START DATASET RECORDS

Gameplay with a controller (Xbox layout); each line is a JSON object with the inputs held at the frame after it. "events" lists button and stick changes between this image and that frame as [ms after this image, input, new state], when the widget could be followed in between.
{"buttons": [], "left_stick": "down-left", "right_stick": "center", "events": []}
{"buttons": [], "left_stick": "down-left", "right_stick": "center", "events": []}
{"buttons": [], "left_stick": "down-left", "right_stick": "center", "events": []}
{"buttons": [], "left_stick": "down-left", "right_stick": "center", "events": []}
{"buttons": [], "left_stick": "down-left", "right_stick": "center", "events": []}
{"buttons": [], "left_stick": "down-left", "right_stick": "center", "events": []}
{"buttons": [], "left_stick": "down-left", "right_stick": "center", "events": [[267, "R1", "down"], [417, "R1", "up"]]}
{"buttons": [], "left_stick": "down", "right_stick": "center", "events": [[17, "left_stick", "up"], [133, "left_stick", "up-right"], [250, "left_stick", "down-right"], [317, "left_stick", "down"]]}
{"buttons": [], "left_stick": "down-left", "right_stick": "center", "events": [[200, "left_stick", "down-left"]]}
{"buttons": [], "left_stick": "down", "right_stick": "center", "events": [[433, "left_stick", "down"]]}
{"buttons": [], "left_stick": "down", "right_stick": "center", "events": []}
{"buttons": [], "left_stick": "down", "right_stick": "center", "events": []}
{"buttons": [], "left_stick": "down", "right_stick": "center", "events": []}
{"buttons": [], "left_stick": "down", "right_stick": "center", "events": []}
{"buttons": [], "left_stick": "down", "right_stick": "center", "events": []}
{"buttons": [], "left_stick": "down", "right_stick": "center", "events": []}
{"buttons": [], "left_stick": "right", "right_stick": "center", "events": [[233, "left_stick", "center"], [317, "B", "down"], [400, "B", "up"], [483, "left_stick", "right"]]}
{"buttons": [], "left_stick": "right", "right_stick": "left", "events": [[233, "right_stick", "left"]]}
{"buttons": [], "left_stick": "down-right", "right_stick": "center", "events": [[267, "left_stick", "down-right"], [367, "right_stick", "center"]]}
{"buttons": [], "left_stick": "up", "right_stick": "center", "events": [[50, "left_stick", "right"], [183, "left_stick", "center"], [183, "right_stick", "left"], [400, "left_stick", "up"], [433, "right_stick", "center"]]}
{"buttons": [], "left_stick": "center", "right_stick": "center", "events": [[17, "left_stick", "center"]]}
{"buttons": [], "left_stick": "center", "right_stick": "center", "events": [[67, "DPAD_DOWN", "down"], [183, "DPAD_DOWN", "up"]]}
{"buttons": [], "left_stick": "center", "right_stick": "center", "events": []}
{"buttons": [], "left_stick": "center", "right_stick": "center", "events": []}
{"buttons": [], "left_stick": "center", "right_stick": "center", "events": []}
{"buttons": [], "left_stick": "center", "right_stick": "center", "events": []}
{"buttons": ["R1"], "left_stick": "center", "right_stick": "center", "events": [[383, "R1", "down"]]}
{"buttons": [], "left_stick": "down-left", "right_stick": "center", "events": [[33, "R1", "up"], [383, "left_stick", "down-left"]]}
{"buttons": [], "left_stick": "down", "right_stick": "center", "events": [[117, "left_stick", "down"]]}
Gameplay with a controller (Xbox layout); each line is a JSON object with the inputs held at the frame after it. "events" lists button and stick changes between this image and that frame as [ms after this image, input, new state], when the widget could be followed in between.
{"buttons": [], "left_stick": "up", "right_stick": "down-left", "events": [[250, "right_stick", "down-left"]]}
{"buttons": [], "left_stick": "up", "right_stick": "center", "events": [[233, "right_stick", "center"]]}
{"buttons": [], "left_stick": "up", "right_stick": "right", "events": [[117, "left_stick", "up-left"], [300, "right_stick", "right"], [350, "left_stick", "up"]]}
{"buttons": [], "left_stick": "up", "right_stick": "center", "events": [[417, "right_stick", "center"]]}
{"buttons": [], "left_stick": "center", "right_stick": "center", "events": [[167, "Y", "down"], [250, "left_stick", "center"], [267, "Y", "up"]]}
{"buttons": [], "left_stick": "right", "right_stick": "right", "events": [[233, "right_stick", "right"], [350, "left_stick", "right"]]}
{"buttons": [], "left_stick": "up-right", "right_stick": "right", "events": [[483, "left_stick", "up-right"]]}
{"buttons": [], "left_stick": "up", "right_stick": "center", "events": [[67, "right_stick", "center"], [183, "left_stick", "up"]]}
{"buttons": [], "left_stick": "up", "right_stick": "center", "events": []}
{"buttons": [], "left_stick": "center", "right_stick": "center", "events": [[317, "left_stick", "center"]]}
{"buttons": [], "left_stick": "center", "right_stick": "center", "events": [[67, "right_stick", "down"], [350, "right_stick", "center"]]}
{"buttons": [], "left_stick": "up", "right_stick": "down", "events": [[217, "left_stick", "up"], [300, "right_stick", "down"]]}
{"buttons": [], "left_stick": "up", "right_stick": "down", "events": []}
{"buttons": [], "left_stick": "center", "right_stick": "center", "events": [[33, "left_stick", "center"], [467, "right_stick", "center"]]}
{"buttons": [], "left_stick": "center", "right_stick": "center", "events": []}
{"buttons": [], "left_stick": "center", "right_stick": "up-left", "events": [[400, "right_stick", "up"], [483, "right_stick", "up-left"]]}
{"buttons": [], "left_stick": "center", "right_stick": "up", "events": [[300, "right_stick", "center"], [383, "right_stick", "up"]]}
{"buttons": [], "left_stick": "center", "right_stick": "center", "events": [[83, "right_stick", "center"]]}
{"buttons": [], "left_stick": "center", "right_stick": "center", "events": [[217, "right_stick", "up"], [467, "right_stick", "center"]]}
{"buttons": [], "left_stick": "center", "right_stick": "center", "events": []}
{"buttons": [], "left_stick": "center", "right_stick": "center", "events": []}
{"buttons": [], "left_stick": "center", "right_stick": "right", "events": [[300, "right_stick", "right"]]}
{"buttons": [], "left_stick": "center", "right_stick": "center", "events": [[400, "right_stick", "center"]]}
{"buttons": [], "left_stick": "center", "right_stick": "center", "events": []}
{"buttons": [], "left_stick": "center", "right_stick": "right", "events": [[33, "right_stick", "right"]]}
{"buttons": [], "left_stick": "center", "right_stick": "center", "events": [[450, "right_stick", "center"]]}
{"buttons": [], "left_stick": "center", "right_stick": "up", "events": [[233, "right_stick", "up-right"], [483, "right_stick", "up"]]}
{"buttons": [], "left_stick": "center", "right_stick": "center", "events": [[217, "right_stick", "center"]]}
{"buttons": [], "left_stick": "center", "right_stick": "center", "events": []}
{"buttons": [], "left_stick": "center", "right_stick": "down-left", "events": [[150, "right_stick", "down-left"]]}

END DATASET RECORDS

# [EXERCISE]
Set down the entire listing above again, word for word.

# [RESULT]
Gameplay with a controller (Xbox layout); each line is a JSON object with the inputs held at the frame after it. "events" lists button and stick changes between this image and that frame as [ms after this image, input, new state], when the widget could be followed in between.
{"buttons": [], "left_stick": "down-left", "right_stick": "center", "events": []}
{"buttons": [], "left_stick": "down-left", "right_stick": "center", "events": []}
{"buttons": [], "left_stick": "down-left", "right_stick": "center", "events": []}
{"buttons": [], "left_stick": "down-left", "right_stick": "center", "events": []}
{"buttons": [], "left_stick": "down-left", "right_stick": "center", "events": []}
{"buttons": [], "left_stick": "down-left", "right_stick": "center", "events": []}
{"buttons": [], "left_stick": "down-left", "right_stick": "center", "events": [[267, "R1", "down"], [417, "R1", "up"]]}
{"buttons": [], "left_stick": "down", "right_stick": "center", "events": [[17, "left_stick", "up"], [133, "left_stick", "up-right"], [250, "left_stick", "down-right"], [317, "left_stick", "down"]]}
{"buttons": [], "left_stick": "down-left", "right_stick": "center", "events": [[200, "left_stick", "down-left"]]}
{"buttons": [], "left_stick": "down", "right_stick": "center", "events": [[433, "left_stick", "down"]]}
{"buttons": [], "left_stick": "down", "right_stick": "center", "events": []}
{"buttons": [], "left_stick": "down", "right_stick": "center", "events": []}
{"buttons": [], "left_stick": "down", "right_stick": "center", "events": []}
{"buttons": [], "left_stick": "down", "right_stick": "center", "events": []}
{"buttons": [], "left_stick": "down", "right_stick": "center", "events": []}
{"buttons": [], "left_stick": "down", "right_stick": "center", "events": []}
{"buttons": [], "left_stick": "right", "right_stick": "center", "events": [[233, "left_stick", "center"], [317, "B", "down"], [400, "B", "up"], [483, "left_stick", "right"]]}
{"buttons": [], "left_stick": "right", "right_stick": "left", "events": [[233, "right_stick", "left"]]}
{"buttons": [], "left_stick": "down-right", "right_stick": "center", "events": [[267, "left_stick", "down-right"], [367, "right_stick", "center"]]}
{"buttons": [], "left_stick": "up", "right_stick": "center", "events": [[50, "left_stick", "right"], [183, "left_stick", "center"], [183, "right_stick", "left"], [400, "left_stick", "up"], [433, "right_stick", "center"]]}
{"buttons": [], "left_stick": "center", "right_stick": "center", "events": [[17, "left_stick", "center"]]}
{"buttons": [], "left_stick": "center", "right_stick": "center", "events": [[67, "DPAD_DOWN", "down"], [183, "DPAD_DOWN", "up"]]}
{"buttons": [], "left_stick": "center", "right_stick": "center", "events": []}
{"buttons": [], "left_stick": "center", "right_stick": "center", "events": []}
{"buttons": [], "left_stick": "center", "right_stick": "center", "events": []}
{"buttons": [], "left_stick": "center", "right_stick": "center", "events": []}
{"buttons": ["R1"], "left_stick": "center", "right_stick": "center", "events": [[383, "R1", "down"]]}
{"buttons": [], "left_stick": "down-left", "right_stick": "center", "events": [[33, "R1", "up"], [383, "left_stick", "down-left"]]}
{"buttons": [], "left_stick": "down", "right_stick": "center", "events": [[117, "left_stick", "down"]]}
Gameplay with a controller (Xbox layout); each line is a JSON object with the inputs held at the frame after it. "events" lists button and stick changes between this image and that frame as [ms after this image, input, new state], when the widget could be followed in between.
{"buttons": [], "left_stick": "up", "right_stick": "down-left", "events": [[250, "right_stick", "down-left"]]}
{"buttons": [], "left_stick": "up", "right_stick": "center", "events": [[233, "right_stick", "center"]]}
{"buttons": [], "left_stick": "up", "right_stick": "right", "events": [[117, "left_stick", "up-left"], [300, "right_stick", "right"], [350, "left_stick", "up"]]}
{"buttons": [], "left_stick": "up", "right_stick": "center", "events": [[417, "right_stick", "center"]]}
{"buttons": [], "left_stick": "center", "right_stick": "center", "events": [[167, "Y", "down"], [250, "left_stick", "center"], [267, "Y", "up"]]}
{"buttons": [], "left_stick": "right", "right_stick": "right", "events": [[233, "right_stick", "right"], [350, "left_stick", "right"]]}
{"buttons": [], "left_stick": "up-right", "right_stick": "right", "events": [[483, "left_stick", "up-right"]]}
{"buttons": [], "left_stick": "up", "right_stick": "center", "events": [[67, "right_stick", "center"], [183, "left_stick", "up"]]}
{"buttons": [], "left_stick": "up", "right_stick": "center", "events": []}
{"buttons": [], "left_stick": "center", "right_stick": "center", "events": [[317, "left_stick", "center"]]}
{"buttons": [], "left_stick": "center", "right_stick": "center", "events": [[67, "right_stick", "down"], [350, "right_stick", "center"]]}
{"buttons": [], "left_stick": "up", "right_stick": "down", "events": [[217, "left_stick", "up"], [300, "right_stick", "down"]]}
{"buttons": [], "left_stick": "up", "right_stick": "down", "events": []}
{"buttons": [], "left_stick": "center", "right_stick": "center", "events": [[33, "left_stick", "center"], [467, "right_stick", "center"]]}
{"buttons": [], "left_stick": "center", "right_stick": "center", "events": []}
{"buttons": [], "left_stick": "center", "right_stick": "up-left", "events": [[400, "right_stick", "up"], [483, "right_stick", "up-left"]]}
{"buttons": [], "left_stick": "center", "right_stick": "up", "events": [[300, "right_stick", "center"], [383, "right_stick", "up"]]}
{"buttons": [], "left_stick": "center", "right_stick": "center", "events": [[83, "right_stick", "center"]]}
{"buttons": [], "left_stick": "center", "right_stick": "center", "events": [[217, "right_stick", "up"], [467, "right_stick", "center"]]}
{"buttons": [], "left_stick": "center", "right_stick": "center", "events": []}
{"buttons": [], "left_stick": "center", "right_stick": "center", "events": []}
{"buttons": [], "left_stick": "center", "right_stick": "right", "events": [[300, "right_stick", "right"]]}
{"buttons": [], "left_stick": "center", "right_stick": "center", "events": [[400, "right_stick", "center"]]}
{"buttons": [], "left_stick": "center", "right_stick": "center", "events": []}
{"buttons": [], "left_stick": "center", "right_stick": "right", "events": [[33, "right_stick", "right"]]}
{"buttons": [], "left_stick": "center", "right_stick": "center", "events": [[450, "right_stick", "center"]]}
{"buttons": [], "left_stick": "center", "right_stick": "up", "events": [[233, "right_stick", "up-right"], [483, "right_stick", "up"]]}
{"buttons": [], "left_stick": "center", "right_stick": "center", "events": [[217, "right_stick", "center"]]}
{"buttons": [], "left_stick": "center", "right_stick": "center", "events": []}
{"buttons": [], "left_stick": "center", "right_stick": "down-left", "events": [[150, "right_stick", "down-left"]]}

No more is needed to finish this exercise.